:: DATA UNDER STUDY

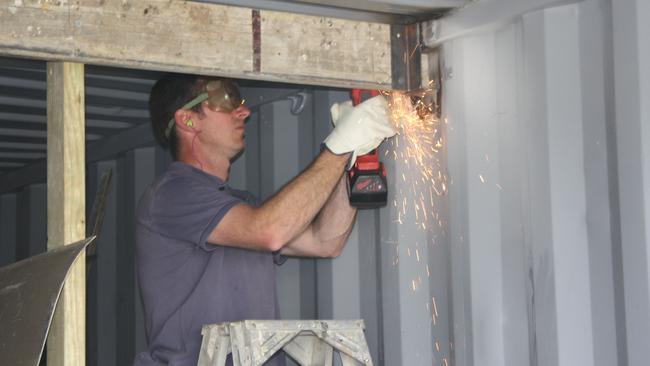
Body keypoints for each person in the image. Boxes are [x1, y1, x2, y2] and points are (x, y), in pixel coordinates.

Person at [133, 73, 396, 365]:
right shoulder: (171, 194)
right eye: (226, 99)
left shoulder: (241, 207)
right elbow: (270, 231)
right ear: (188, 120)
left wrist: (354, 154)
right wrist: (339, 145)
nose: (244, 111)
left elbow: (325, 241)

::::
:: DATA UNDER STUDY

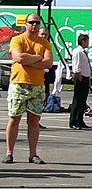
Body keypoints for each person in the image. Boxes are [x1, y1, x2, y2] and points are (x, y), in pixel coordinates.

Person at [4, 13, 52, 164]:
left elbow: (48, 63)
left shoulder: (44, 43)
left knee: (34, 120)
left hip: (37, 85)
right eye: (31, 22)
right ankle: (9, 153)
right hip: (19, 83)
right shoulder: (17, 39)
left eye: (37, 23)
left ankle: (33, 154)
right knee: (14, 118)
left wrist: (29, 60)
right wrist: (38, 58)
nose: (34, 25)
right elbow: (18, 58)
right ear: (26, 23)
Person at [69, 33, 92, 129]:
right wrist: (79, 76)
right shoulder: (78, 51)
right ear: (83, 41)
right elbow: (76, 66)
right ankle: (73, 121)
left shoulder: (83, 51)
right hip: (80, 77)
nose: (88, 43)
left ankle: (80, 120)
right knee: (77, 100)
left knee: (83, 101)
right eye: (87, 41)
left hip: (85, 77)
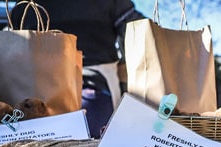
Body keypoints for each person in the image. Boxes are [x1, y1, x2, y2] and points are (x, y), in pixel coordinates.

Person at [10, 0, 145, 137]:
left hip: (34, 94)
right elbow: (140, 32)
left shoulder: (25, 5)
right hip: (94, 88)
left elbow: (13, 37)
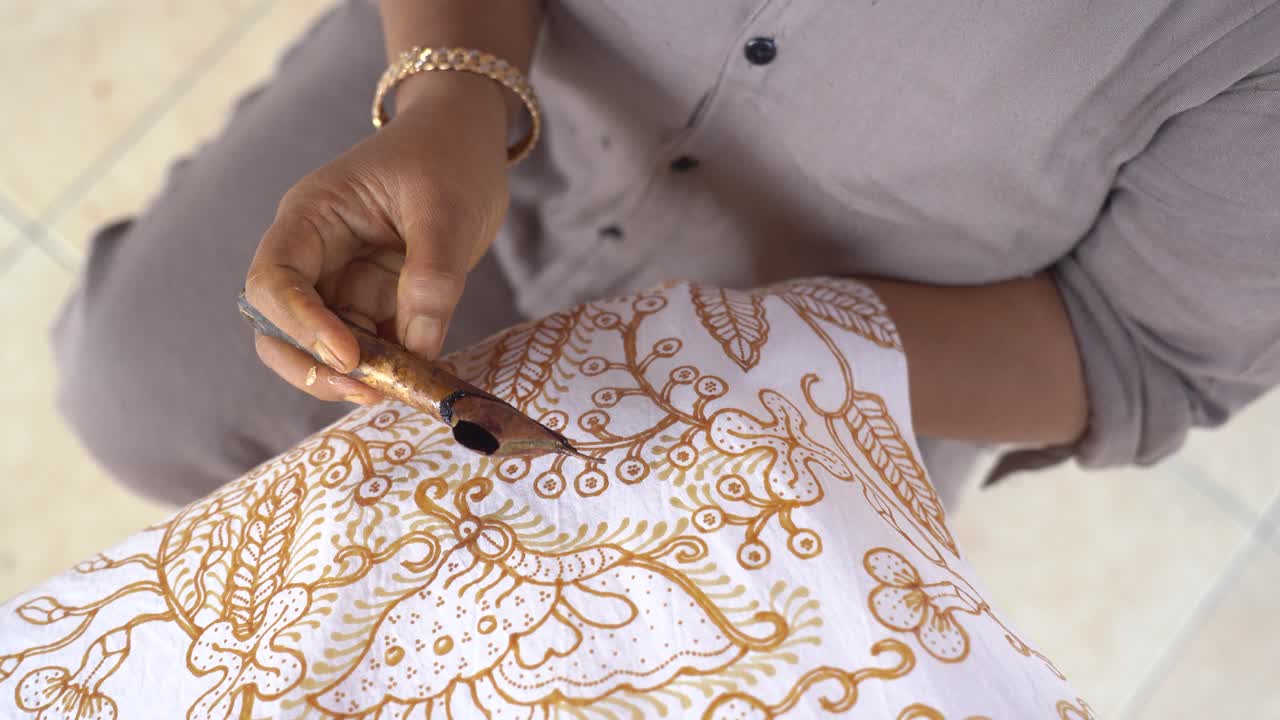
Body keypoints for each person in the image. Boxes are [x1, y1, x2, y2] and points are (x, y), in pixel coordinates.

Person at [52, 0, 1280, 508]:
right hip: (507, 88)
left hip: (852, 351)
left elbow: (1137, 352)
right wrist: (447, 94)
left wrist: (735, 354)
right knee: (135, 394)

::::
:: DATA UNDER STUDY

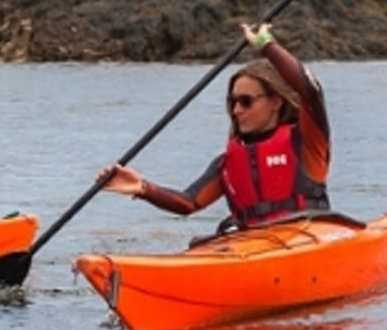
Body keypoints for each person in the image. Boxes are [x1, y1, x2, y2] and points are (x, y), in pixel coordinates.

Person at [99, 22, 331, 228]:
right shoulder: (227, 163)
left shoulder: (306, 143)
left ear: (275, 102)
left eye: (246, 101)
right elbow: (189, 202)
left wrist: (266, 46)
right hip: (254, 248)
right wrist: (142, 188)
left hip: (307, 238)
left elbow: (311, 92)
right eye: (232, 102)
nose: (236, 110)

::::

* **EXERCISE DIRECTIONS**
Look above for the line with "right hip: (19, 83)" and the line with "right knee: (135, 394)". Copy them and every line between, exactly, but no pictures.

* **WRITTEN RESPONSE**
right hip: (19, 83)
right shoulder: (17, 39)
left eye: (37, 23)
left ankle: (33, 154)
right knee: (14, 118)
left wrist: (29, 60)
right wrist: (38, 58)
nose: (34, 25)
right elbow: (18, 58)
right ear: (26, 23)
Person at [69, 33, 92, 129]:
right wrist: (79, 76)
right shoulder: (78, 51)
right ear: (83, 41)
right elbow: (76, 66)
right ankle: (73, 121)
left shoulder: (83, 51)
right hip: (80, 77)
nose: (88, 43)
left ankle: (80, 120)
right knee: (77, 100)
left knee: (83, 101)
right eye: (87, 41)
left hip: (85, 77)
Body keypoints for each person in the image. Boxes are [x1, y1, x2, y2] and points are (x, y), in pixel coordinates.

Person at [10, 0, 145, 137]:
left hip: (34, 94)
right elbow: (140, 32)
left shoulder: (25, 5)
right hip: (94, 88)
left elbow: (13, 37)
Body keypoints for each person in the image. Boxes are [x1, y1, x2, y2] and points are (x, y), in pixel coordinates.

Person at [52, 0, 1280, 508]:
right hip: (507, 88)
left hip: (852, 351)
left elbow: (1137, 352)
right wrist: (447, 94)
left wrist: (735, 354)
right knee: (135, 394)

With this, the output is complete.